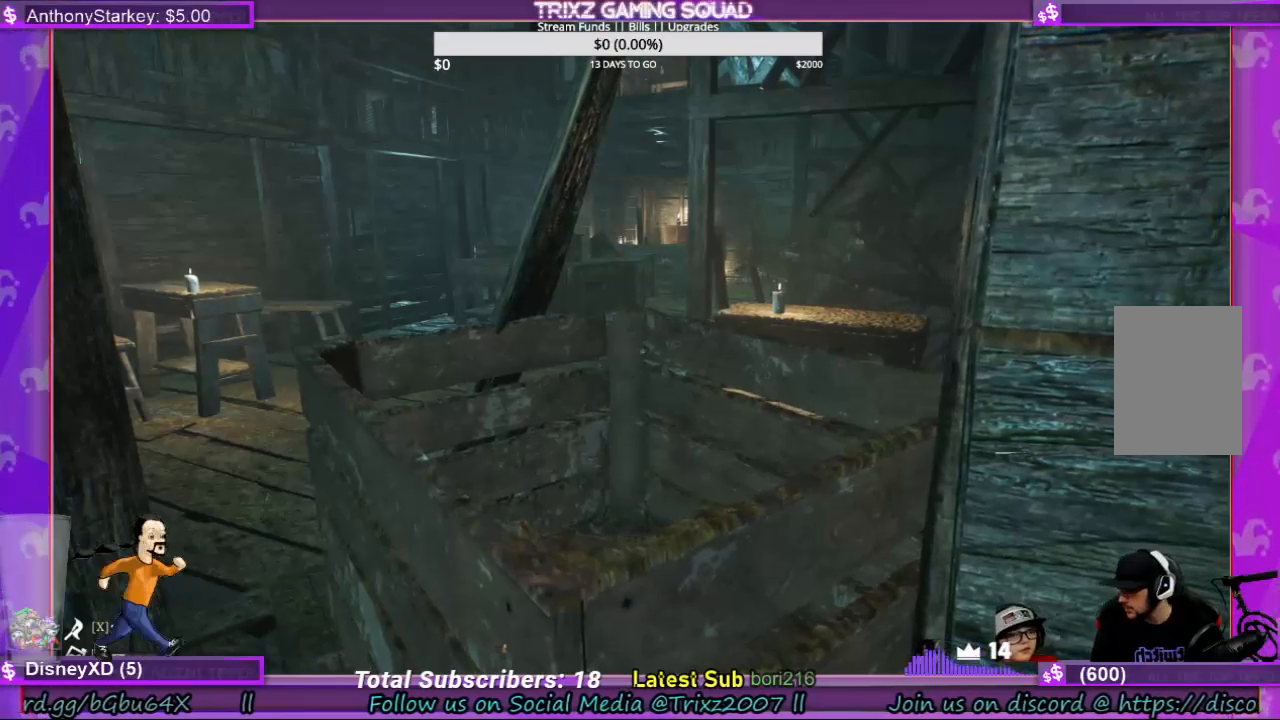
{"keys": [], "mouse": [], "events": []}
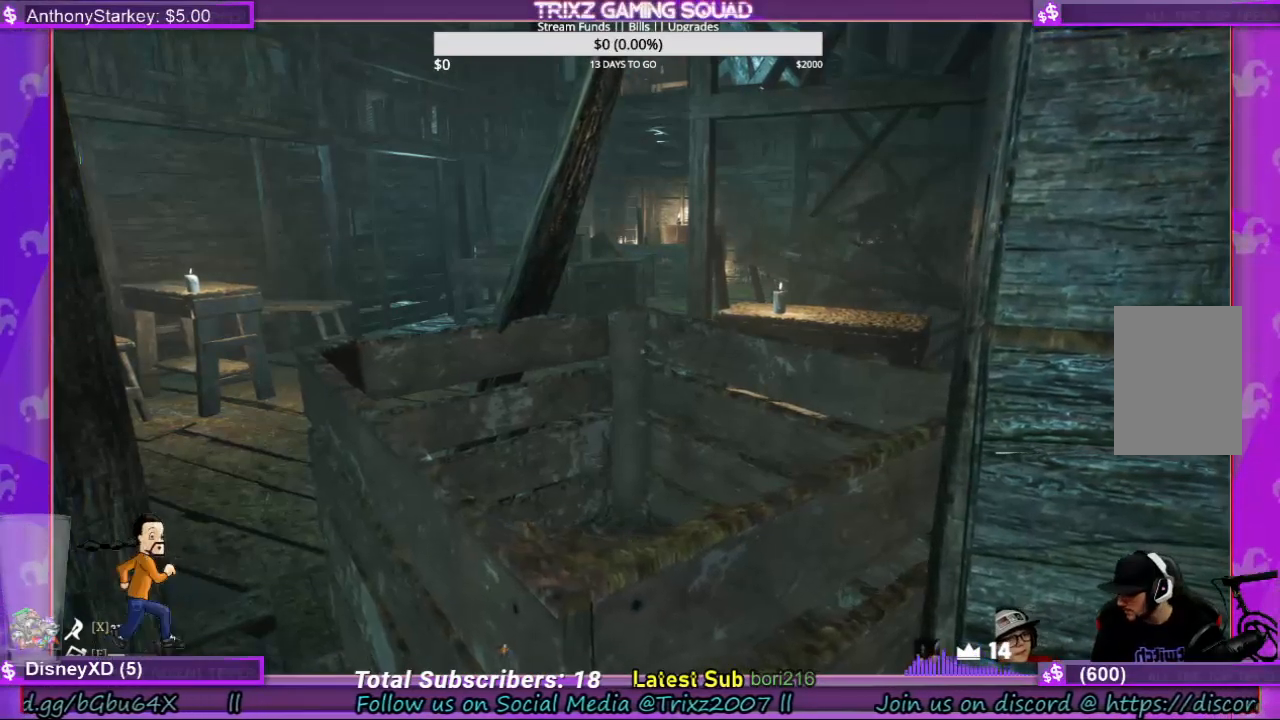
{"keys": [], "mouse": [], "events": []}
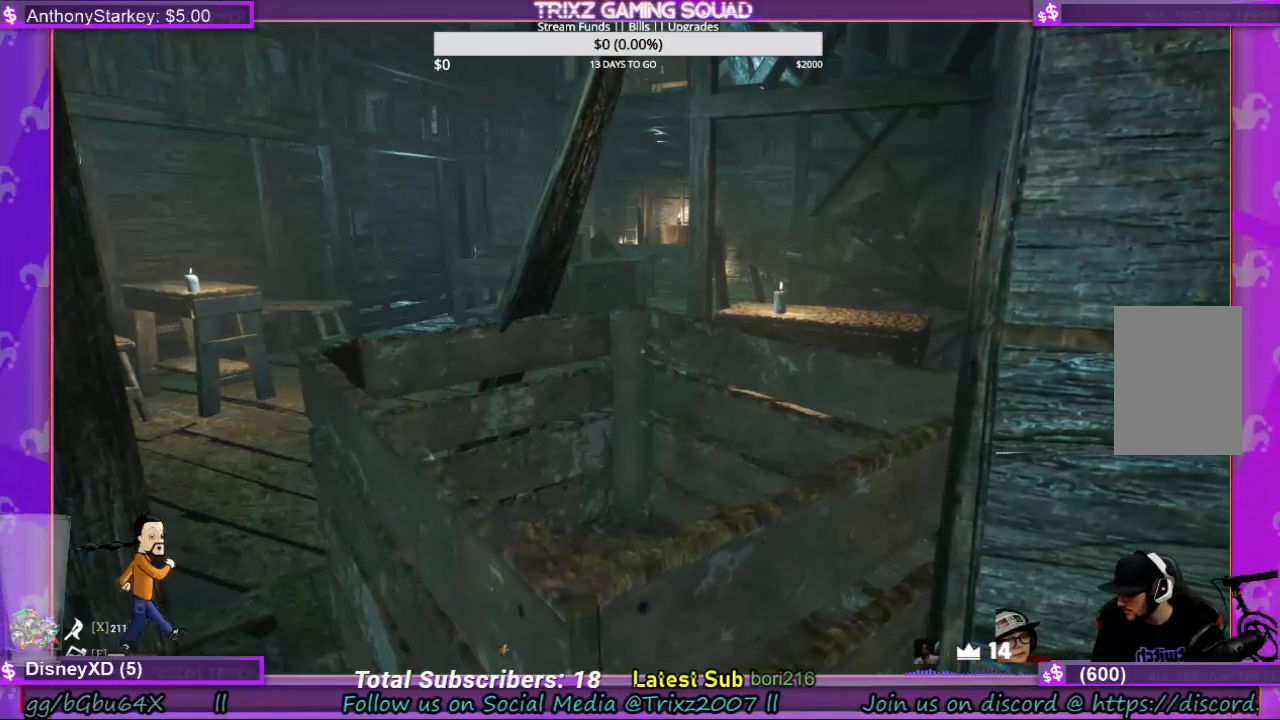
{"keys": [], "mouse": [], "events": []}
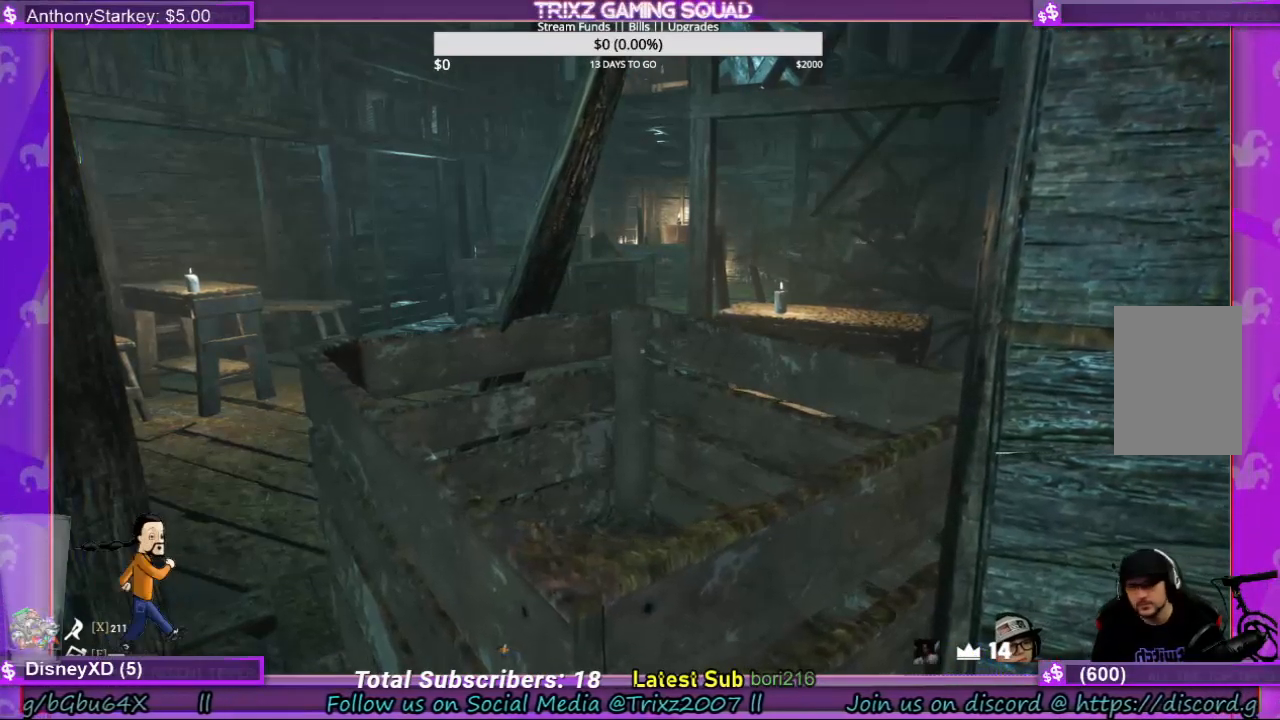
{"keys": ["a", "s"], "mouse": [], "events": [[200, "s", "down"], [400, "a", "down"]]}
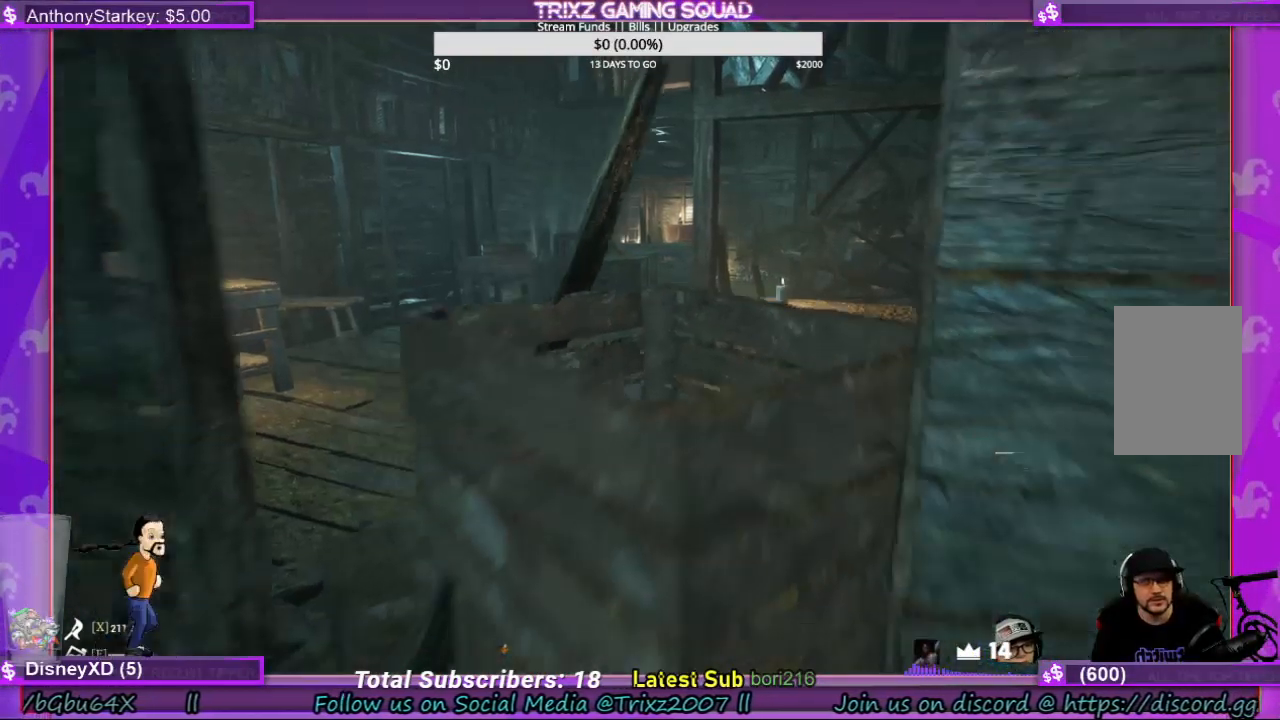
{"keys": [], "mouse": [], "events": [[134, "a", "up"], [167, "s", "up"]]}
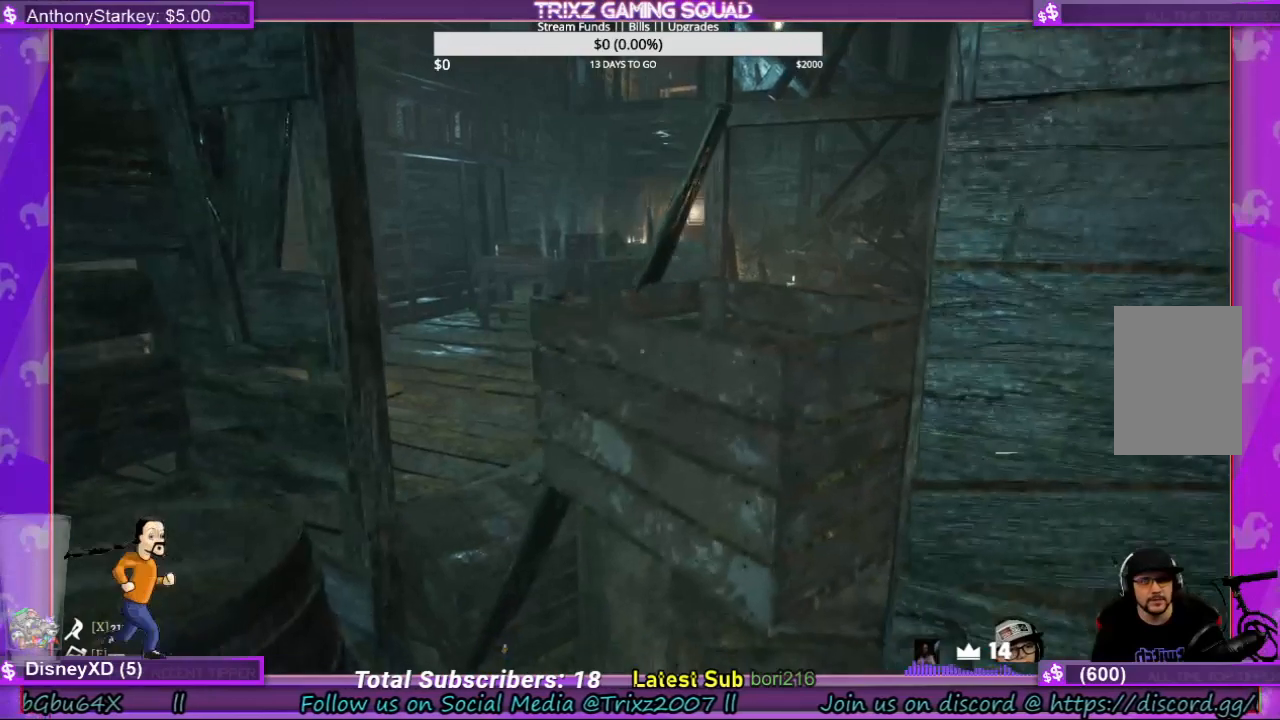
{"keys": [], "mouse": [], "events": []}
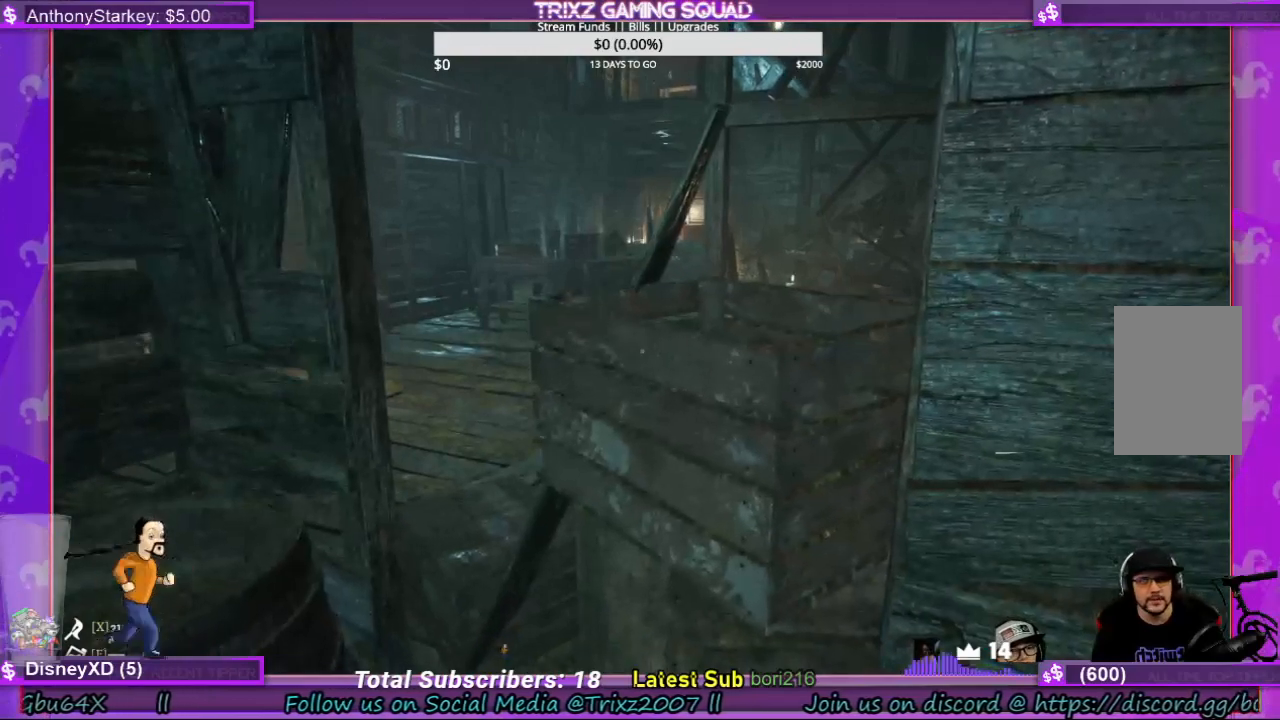
{"keys": [], "mouse": [], "events": []}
---
* [EXERCISE DIRECTIONS]
With no pictures included, write out the entries exactly.

* [RESULT OF THIS TASK]
{"keys": [], "mouse": [], "events": []}
{"keys": [], "mouse": [], "events": []}
{"keys": [], "mouse": [], "events": []}
{"keys": ["a", "s"], "mouse": [], "events": [[200, "s", "down"], [400, "a", "down"]]}
{"keys": [], "mouse": [], "events": [[134, "a", "up"], [167, "s", "up"]]}
{"keys": [], "mouse": [], "events": []}
{"keys": [], "mouse": [], "events": []}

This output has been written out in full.